Python Imaging Library (PIL): For Handling Image for Image Processing

PIL, often known as the Python Imaging Library, is a freely available library designed for manipulating images in the Python programming language. The software offers a diverse array of image processing functionalities and is compatible with several image file types. It is worth mentioning that starting from 2011, the original PIL project has ceased to be actively developed, and Pillow, a derivative of PIL, has taken its place as the new and improved version. Pillow is currently undergoing active development and is the preferred option for doing image processing tasks in the Python programming language.
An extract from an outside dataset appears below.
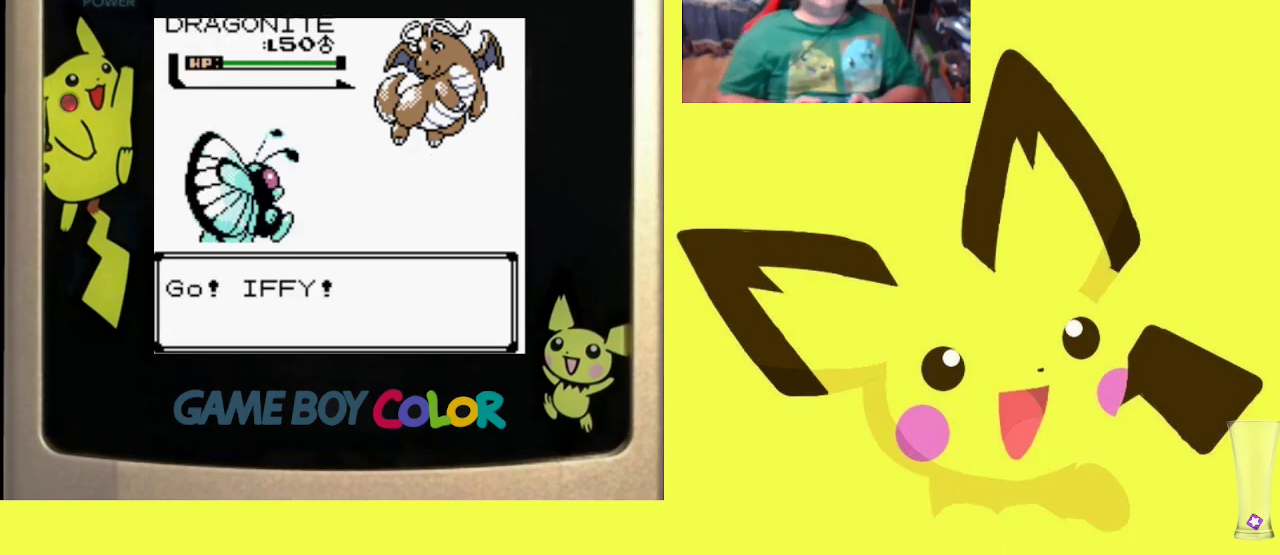
{"buttons": [], "events": []}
Within this framework, we will explore several modules of the Python Imaging Library (PIL) using real-time illustrations. 

Image Module

The image module has a class called "Image" that is used to represent the PIL (Python Imaging Library) picture. The module also offers many factory methods, such as routines for loading images from files and creating new images.

Opening an Image

PIL.Image.open(fp, mode = 'r', formats = None) : Image

Open and identifies the given image file.
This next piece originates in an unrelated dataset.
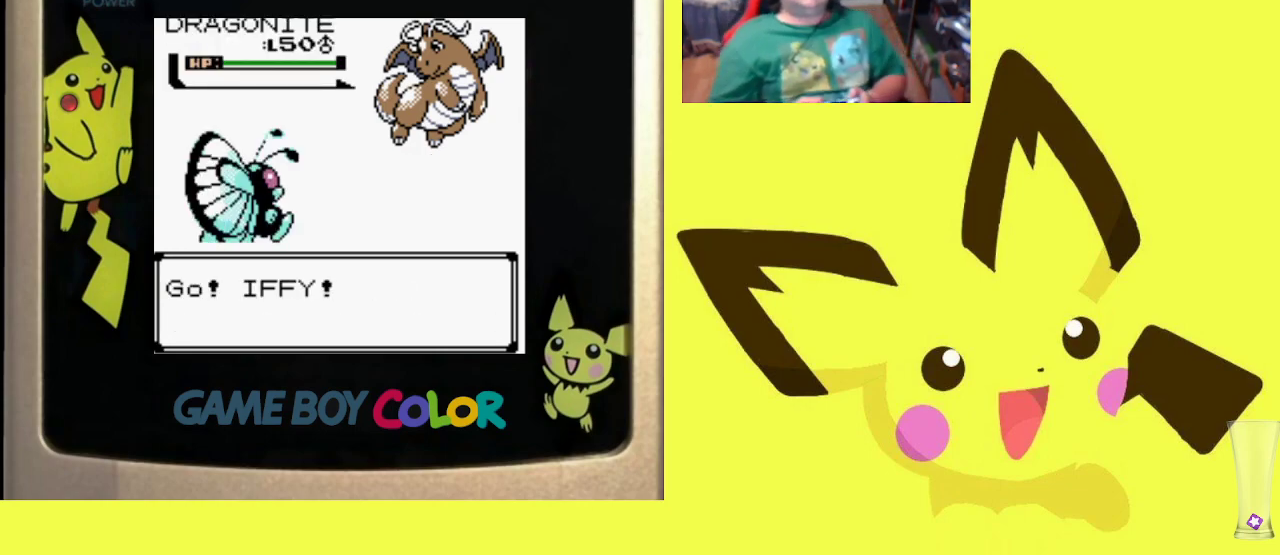
{"buttons": [], "events": []}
This action is considered lazy; the function is able to identify the file, however, the file stays open and the actual picture data is not read from the file until you attempt to analyze the data or use the load() method.

Parameters

• fp - A string representing a filename, a pathlib object, or a file object. The file object must have the file.read, file.seek, and file.tell methods implemented, and it should be opened in binary mode. Additionally, the file object will automatically seek to the beginning before reading.
• mode - The mode parameter must be "r" if provided.
• formats - A list or tuple specifying the file formats to be used for loading. This might be used to limit the range of formats examined. Specify None as the input to test all formats that are currently supported. To get the list of possible formats, use the command python3 -m PIL or utilize the PIL.features module.pilinfo() function.

Returns - An Image object.

Example --

from PIL import Image

image = Image.open("grizzly_bear.jpg", mode = "r", formats = None)

image.show()

Image.show(title = None)

Displays this image. This method is mainly intended for debugging purposes. This method calls PIL.ImageShow.show() internally. You can use PIL.ImageShow.register() to override its default behavior. The image is first saved to a temporary file. By default, it will be in PNG format. On Unix, the image is then opened using the xdg-open, display, gm, eog or xv utility, depending on which one can be found. On macOS, the image is opened with the native Preview application. On Windows, the image is opened with the standard PNG display utility.

Bands

An image may include one or many bands of data. The Python Imaging Library enables the storage of many bands inside a single picture, as long as they possess identical size and depth. As an example, a PNG image might have separate 'R', 'G', 'B', and 'A' bands representing the red, green, blue, and alpha transparency values, respectively. Several processes are performed individually on each band, such as histograms. Each pixel may be conceptualized as having a single value for each band, which is typically beneficial.

Modes

The image mode is a string that specifies the pixel type and depth in the image. Every pixel utilizes the whole spectrum of the bit depth. A 1-bit pixel may only have two possible values, 0 or 1. An 8-bit pixel can have 256 possible values, ranging from 0 to 255. A 32-signed integer pixel can have values within the range of INT32, which is a signed 32-bit integer. A 32-bit floating point pixel can have values within the range of FLOAT32, which is a 32-bit floating point number. The present version has the following standard modes:

• 1 (1-bit pixels, black and white, stored with one pixel per byte)
• L (8-bit pixels, grayscale)
• P (8-bit pixels, mapped to any other mode using a color palette)
• RGB (3x8 bit pixels, true color)
• RGBA (3x8 bit pixels, true color with transparency mask)
• CMYK (4x8 bit pixels, color separation)
• YCbCr (3x8 bit pixels, color video format)

Image Attributes

Instance of the Image class have the following attributes:

Image.filename : str

The filename or location of the source file. The filename property is only present in images that are generated using the factory function open. If the input is a file-like object, the filename property is assigned an empty string value.

from PIL import Image

image = Image.open("Image.png")

filename = image.filename

filename

Image.format : str|None

The format in which the source file is stored. For images generated by the library itself (using a factory function or by executing a method on an existing image), this property is assigned a value of None.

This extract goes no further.